START AVAILABLE DATA

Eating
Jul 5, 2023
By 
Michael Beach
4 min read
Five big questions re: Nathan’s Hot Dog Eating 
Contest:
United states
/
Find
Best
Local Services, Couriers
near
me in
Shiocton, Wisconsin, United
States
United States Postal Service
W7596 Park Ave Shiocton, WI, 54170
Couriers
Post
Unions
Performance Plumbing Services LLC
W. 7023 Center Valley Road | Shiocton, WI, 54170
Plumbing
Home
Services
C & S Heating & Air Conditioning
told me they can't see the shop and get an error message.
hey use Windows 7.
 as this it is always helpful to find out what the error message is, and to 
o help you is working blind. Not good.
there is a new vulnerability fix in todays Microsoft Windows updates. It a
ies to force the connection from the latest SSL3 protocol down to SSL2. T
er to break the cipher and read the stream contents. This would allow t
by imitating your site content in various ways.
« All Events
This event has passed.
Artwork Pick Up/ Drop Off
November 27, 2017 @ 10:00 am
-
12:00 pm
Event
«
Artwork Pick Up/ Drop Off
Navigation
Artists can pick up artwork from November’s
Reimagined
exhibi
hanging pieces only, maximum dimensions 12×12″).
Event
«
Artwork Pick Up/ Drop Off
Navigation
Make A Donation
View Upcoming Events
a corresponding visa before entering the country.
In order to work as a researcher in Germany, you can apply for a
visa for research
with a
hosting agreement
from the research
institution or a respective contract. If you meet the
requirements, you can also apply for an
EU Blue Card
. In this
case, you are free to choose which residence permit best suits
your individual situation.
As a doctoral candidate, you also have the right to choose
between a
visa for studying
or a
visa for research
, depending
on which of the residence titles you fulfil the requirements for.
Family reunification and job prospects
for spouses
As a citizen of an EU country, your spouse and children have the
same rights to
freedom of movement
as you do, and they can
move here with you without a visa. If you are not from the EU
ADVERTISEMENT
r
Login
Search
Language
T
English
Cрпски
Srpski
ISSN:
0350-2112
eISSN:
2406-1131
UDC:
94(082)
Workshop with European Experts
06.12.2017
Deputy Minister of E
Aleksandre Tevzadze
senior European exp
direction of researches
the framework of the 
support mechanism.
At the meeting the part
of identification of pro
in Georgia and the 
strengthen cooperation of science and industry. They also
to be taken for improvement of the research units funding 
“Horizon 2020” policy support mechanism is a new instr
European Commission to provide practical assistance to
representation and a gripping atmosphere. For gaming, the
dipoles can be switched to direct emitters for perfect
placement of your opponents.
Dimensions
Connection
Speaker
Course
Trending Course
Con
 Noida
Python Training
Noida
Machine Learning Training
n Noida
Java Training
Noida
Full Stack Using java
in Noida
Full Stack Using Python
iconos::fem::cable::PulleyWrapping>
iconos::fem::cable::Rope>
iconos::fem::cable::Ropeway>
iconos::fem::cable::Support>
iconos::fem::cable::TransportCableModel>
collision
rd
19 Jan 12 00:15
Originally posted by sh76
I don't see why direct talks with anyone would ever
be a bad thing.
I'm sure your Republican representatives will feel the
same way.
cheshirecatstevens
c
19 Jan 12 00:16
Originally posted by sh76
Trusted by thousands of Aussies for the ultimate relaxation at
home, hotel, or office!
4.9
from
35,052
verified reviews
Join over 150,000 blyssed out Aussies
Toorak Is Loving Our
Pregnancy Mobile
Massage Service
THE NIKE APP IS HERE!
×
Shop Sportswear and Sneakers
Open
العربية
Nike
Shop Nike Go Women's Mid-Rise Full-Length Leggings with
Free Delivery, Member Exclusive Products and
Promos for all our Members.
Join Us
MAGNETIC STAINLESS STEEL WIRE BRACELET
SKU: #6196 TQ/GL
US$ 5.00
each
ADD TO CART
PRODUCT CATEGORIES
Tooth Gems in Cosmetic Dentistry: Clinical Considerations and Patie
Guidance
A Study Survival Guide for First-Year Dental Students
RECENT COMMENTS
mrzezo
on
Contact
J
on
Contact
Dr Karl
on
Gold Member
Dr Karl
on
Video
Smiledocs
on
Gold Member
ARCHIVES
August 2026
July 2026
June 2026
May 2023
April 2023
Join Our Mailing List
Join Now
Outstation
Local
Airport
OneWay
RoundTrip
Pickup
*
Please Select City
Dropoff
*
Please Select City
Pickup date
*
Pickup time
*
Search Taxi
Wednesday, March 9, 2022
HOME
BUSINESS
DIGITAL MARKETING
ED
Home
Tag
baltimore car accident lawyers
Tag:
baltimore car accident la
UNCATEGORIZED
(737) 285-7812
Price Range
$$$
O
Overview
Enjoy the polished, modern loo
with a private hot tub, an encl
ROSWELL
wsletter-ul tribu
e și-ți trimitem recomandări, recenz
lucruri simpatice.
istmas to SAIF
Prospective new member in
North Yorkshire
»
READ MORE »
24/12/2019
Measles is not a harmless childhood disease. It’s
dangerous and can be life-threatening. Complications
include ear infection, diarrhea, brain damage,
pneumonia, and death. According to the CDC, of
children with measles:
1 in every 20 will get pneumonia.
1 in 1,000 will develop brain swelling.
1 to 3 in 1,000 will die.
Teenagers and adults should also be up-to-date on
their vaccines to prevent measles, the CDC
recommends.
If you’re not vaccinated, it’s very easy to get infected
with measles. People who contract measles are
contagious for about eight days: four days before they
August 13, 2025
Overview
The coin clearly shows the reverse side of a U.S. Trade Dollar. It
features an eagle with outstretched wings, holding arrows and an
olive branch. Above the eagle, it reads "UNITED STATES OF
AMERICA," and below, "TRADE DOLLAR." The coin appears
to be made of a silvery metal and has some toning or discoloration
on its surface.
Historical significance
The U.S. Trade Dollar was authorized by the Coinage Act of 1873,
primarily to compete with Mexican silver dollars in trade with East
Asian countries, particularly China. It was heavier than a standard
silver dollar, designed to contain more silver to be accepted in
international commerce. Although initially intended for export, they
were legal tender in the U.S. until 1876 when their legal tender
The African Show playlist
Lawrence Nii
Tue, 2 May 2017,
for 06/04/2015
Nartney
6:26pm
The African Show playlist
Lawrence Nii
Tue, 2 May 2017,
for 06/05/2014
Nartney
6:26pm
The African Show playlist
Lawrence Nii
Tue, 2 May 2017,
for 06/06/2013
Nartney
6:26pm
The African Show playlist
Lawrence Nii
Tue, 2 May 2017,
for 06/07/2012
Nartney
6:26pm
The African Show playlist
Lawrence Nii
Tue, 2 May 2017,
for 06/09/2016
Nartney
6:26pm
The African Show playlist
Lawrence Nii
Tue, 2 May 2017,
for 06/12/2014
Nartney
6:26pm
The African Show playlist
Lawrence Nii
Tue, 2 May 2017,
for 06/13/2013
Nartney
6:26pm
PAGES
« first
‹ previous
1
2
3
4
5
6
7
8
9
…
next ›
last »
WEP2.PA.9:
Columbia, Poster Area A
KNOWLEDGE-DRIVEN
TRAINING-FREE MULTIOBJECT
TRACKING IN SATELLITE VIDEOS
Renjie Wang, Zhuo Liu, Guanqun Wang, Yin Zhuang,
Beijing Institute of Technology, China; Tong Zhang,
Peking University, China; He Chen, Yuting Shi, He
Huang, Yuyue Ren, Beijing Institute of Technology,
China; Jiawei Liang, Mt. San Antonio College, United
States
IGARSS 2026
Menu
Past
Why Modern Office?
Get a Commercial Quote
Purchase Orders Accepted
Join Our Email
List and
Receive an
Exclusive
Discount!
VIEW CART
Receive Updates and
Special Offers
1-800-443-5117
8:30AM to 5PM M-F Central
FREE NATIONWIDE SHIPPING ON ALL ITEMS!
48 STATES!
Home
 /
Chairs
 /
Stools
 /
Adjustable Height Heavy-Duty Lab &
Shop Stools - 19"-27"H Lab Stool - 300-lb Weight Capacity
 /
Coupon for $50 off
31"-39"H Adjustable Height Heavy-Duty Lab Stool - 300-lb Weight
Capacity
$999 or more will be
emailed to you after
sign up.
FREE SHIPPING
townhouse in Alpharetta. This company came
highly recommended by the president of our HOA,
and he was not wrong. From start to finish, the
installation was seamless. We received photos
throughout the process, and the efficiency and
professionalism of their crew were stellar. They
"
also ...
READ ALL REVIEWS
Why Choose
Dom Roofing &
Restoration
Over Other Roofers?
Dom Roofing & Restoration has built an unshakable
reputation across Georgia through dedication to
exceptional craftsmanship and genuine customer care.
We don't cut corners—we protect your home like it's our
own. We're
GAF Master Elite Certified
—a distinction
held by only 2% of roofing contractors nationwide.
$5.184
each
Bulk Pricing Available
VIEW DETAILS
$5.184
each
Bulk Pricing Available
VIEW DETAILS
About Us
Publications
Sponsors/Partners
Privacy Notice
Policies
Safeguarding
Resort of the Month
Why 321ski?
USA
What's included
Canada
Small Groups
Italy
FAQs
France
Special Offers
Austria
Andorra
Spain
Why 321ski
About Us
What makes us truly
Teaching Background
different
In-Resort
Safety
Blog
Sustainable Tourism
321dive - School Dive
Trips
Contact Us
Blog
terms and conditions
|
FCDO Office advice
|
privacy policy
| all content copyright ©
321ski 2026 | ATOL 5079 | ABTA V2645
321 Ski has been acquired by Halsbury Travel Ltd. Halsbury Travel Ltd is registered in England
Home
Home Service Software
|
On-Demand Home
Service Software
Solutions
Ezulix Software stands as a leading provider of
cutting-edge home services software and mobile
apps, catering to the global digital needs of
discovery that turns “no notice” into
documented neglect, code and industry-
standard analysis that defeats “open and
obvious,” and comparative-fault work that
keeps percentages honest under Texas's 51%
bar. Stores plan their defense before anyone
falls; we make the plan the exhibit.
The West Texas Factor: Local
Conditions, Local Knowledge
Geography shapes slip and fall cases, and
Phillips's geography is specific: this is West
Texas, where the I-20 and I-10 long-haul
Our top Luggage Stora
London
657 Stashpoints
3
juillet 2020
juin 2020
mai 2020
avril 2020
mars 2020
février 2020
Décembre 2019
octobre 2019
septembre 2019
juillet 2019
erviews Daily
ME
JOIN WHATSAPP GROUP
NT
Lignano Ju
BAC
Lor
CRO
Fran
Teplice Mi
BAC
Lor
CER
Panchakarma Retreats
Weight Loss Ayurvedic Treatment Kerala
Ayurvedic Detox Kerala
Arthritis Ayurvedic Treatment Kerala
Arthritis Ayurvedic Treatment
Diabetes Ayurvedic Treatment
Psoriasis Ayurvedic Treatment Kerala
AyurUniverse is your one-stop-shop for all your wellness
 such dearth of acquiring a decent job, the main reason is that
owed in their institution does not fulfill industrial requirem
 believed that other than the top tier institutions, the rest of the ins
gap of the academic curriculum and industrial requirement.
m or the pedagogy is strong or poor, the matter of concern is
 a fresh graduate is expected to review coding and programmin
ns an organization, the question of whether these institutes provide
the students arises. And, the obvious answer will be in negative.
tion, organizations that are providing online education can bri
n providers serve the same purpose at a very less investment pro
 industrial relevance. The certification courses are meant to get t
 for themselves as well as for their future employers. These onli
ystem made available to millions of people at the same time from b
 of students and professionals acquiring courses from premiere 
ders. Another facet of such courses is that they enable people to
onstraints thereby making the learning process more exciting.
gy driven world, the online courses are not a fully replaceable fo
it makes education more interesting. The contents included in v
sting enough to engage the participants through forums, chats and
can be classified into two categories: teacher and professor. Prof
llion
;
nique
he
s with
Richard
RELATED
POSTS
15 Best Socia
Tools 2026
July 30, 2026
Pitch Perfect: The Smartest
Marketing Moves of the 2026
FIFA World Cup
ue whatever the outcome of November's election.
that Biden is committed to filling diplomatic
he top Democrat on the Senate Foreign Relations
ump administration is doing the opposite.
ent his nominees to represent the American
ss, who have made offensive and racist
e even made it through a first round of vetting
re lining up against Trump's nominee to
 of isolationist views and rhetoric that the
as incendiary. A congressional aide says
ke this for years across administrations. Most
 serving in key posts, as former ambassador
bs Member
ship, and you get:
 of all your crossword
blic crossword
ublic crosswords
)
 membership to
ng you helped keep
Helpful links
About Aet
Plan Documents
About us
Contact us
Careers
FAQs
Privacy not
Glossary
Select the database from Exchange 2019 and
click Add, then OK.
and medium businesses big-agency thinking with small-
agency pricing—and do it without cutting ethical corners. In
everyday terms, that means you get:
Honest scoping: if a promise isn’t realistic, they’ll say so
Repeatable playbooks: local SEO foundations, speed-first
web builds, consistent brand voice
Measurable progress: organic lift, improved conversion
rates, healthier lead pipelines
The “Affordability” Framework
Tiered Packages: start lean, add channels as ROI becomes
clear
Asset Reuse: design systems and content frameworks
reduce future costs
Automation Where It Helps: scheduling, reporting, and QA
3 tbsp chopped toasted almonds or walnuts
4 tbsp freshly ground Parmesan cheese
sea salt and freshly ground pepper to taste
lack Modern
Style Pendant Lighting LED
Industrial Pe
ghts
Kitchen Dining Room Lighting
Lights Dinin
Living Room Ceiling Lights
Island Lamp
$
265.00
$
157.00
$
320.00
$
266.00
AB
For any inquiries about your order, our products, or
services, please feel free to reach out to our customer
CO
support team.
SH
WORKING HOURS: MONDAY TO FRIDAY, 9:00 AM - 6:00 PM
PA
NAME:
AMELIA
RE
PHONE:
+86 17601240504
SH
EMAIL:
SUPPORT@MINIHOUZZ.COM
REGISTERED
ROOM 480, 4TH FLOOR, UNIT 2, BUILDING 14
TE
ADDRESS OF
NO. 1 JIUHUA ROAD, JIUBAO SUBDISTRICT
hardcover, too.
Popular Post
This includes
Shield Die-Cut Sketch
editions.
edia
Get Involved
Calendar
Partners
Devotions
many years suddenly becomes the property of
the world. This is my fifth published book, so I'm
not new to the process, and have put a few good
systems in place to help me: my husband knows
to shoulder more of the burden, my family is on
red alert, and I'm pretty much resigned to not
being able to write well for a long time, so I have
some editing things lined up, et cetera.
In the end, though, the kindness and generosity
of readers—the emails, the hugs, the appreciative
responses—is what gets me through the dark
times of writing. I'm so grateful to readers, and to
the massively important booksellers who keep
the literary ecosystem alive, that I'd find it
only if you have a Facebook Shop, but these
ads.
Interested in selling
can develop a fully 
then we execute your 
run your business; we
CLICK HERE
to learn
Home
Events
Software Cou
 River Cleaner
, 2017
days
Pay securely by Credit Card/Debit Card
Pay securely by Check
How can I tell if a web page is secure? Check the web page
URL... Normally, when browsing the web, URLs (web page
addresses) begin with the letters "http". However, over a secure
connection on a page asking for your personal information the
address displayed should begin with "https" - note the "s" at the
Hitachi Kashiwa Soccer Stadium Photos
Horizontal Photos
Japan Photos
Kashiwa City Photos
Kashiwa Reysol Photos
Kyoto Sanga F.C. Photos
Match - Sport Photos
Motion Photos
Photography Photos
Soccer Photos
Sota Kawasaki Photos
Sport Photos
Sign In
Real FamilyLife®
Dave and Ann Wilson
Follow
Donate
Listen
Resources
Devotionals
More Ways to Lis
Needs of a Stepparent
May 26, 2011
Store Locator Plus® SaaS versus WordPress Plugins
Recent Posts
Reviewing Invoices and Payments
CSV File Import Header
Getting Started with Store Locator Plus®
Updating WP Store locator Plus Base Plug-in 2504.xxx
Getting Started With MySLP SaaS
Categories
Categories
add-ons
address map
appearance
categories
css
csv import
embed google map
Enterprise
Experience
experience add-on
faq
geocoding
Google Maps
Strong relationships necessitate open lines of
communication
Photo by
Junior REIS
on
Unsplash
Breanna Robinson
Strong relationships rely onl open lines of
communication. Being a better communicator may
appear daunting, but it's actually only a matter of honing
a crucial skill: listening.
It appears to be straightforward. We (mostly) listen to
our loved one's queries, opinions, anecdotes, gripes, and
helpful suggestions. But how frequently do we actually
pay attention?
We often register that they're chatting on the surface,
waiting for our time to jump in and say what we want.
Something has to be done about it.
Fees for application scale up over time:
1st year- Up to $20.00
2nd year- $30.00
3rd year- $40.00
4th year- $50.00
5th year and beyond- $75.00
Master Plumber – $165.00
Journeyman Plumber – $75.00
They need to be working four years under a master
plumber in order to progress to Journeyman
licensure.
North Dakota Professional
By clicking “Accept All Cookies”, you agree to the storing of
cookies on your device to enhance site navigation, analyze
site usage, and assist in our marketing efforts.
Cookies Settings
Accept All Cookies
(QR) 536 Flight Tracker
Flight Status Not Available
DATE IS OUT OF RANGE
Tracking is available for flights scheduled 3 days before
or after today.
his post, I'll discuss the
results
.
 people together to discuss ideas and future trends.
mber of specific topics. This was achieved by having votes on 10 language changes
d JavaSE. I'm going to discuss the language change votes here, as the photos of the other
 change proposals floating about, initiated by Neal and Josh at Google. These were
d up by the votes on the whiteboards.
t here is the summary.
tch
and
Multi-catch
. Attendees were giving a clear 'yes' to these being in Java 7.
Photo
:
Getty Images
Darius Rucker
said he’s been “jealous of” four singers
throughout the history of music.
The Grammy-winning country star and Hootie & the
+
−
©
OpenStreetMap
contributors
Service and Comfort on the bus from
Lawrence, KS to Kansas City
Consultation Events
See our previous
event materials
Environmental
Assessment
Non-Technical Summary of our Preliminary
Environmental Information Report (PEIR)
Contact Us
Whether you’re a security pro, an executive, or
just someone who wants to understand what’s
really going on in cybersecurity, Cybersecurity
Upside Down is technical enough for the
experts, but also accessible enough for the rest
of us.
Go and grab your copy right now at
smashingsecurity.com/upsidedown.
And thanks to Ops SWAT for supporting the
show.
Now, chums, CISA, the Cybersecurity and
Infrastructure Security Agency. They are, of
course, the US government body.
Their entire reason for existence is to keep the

END AVAILABLE DATA

(THE TASK):
Copy out the entries word for word, starting at their very first line and ending with the line that contains "on which of", including that line.

(TASK OUTPUT):
Eating
Jul 5, 2023
By 
Michael Beach
4 min read
Five big questions re: Nathan’s Hot Dog Eating 
Contest:
United states
/
Find
Best
Local Services, Couriers
near
me in
Shiocton, Wisconsin, United
States
United States Postal Service
W7596 Park Ave Shiocton, WI, 54170
Couriers
Post
Unions
Performance Plumbing Services LLC
W. 7023 Center Valley Road | Shiocton, WI, 54170
Plumbing
Home
Services
C & S Heating & Air Conditioning
told me they can't see the shop and get an error message.
hey use Windows 7.
 as this it is always helpful to find out what the error message is, and to 
o help you is working blind. Not good.
there is a new vulnerability fix in todays Microsoft Windows updates. It a
ies to force the connection from the latest SSL3 protocol down to SSL2. T
er to break the cipher and read the stream contents. This would allow t
by imitating your site content in various ways.
« All Events
This event has passed.
Artwork Pick Up/ Drop Off
November 27, 2017 @ 10:00 am
-
12:00 pm
Event
«
Artwork Pick Up/ Drop Off
Navigation
Artists can pick up artwork from November’s
Reimagined
exhibi
hanging pieces only, maximum dimensions 12×12″).
Event
«
Artwork Pick Up/ Drop Off
Navigation
Make A Donation
View Upcoming Events
a corresponding visa before entering the country.
In order to work as a researcher in Germany, you can apply for a
visa for research
with a
hosting agreement
from the research
institution or a respective contract. If you meet the
requirements, you can also apply for an
EU Blue Card
. In this
case, you are free to choose which residence permit best suits
your individual situation.
As a doctoral candidate, you also have the right to choose
between a
visa for studying
or a
visa for research
, depending
on which of the residence titles you fulfil the requirements for.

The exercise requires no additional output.